▸ **WHAT YOU ARE ASKED TO DO**:
Retype every row below, keeping each line unchanged.

* * *

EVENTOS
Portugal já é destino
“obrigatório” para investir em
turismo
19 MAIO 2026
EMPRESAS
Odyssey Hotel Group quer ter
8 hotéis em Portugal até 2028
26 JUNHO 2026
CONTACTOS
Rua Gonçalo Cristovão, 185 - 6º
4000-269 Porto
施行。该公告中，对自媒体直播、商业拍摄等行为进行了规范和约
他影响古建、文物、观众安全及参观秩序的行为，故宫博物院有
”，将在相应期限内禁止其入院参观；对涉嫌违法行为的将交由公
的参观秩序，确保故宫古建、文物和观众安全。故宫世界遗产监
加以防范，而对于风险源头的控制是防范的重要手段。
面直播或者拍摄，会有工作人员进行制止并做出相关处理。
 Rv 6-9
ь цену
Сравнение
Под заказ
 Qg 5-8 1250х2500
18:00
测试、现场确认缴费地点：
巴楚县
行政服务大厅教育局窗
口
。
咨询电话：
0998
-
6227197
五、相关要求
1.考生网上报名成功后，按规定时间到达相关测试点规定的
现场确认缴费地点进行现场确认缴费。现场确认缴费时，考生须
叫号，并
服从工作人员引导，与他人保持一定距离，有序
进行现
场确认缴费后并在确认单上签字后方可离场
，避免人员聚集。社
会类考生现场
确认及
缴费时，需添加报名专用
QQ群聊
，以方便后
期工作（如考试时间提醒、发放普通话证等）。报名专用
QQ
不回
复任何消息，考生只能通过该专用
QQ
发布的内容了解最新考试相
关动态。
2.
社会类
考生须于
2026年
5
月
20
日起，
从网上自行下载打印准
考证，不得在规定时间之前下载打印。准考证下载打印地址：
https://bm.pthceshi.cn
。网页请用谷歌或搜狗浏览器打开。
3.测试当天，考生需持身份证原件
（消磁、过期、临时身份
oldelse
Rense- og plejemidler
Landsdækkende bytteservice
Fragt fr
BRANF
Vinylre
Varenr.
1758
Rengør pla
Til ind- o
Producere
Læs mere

* * *

▸ **RESULT BELOW**:
EVENTOS
Portugal já é destino
“obrigatório” para investir em
turismo
19 MAIO 2026
EMPRESAS
Odyssey Hotel Group quer ter
8 hotéis em Portugal até 2028
26 JUNHO 2026
CONTACTOS
Rua Gonçalo Cristovão, 185 - 6º
4000-269 Porto
施行。该公告中，对自媒体直播、商业拍摄等行为进行了规范和约
他影响古建、文物、观众安全及参观秩序的行为，故宫博物院有
”，将在相应期限内禁止其入院参观；对涉嫌违法行为的将交由公
的参观秩序，确保故宫古建、文物和观众安全。故宫世界遗产监
加以防范，而对于风险源头的控制是防范的重要手段。
面直播或者拍摄，会有工作人员进行制止并做出相关处理。
 Rv 6-9
ь цену
Сравнение
Под заказ
 Qg 5-8 1250х2500
18:00
测试、现场确认缴费地点：
巴楚县
行政服务大厅教育局窗
口
。
咨询电话：
0998
-
6227197
五、相关要求
1.考生网上报名成功后，按规定时间到达相关测试点规定的
现场确认缴费地点进行现场确认缴费。现场确认缴费时，考生须
叫号，并
服从工作人员引导，与他人保持一定距离，有序
进行现
场确认缴费后并在确认单上签字后方可离场
，避免人员聚集。社
会类考生现场
确认及
缴费时，需添加报名专用
QQ群聊
，以方便后
期工作（如考试时间提醒、发放普通话证等）。报名专用
QQ
不回
复任何消息，考生只能通过该专用
QQ
发布的内容了解最新考试相
关动态。
2.
社会类
考生须于
2026年
5
月
20
日起，
从网上自行下载打印准
考证，不得在规定时间之前下载打印。准考证下载打印地址：
https://bm.pthceshi.cn
。网页请用谷歌或搜狗浏览器打开。
3.测试当天，考生需持身份证原件
（消磁、过期、临时身份
oldelse
Rense- og plejemidler
Landsdækkende bytteservice
Fragt fr
BRANF
Vinylre
Varenr.
1758
Rengør pla
Til ind- o
Producere
Læs mere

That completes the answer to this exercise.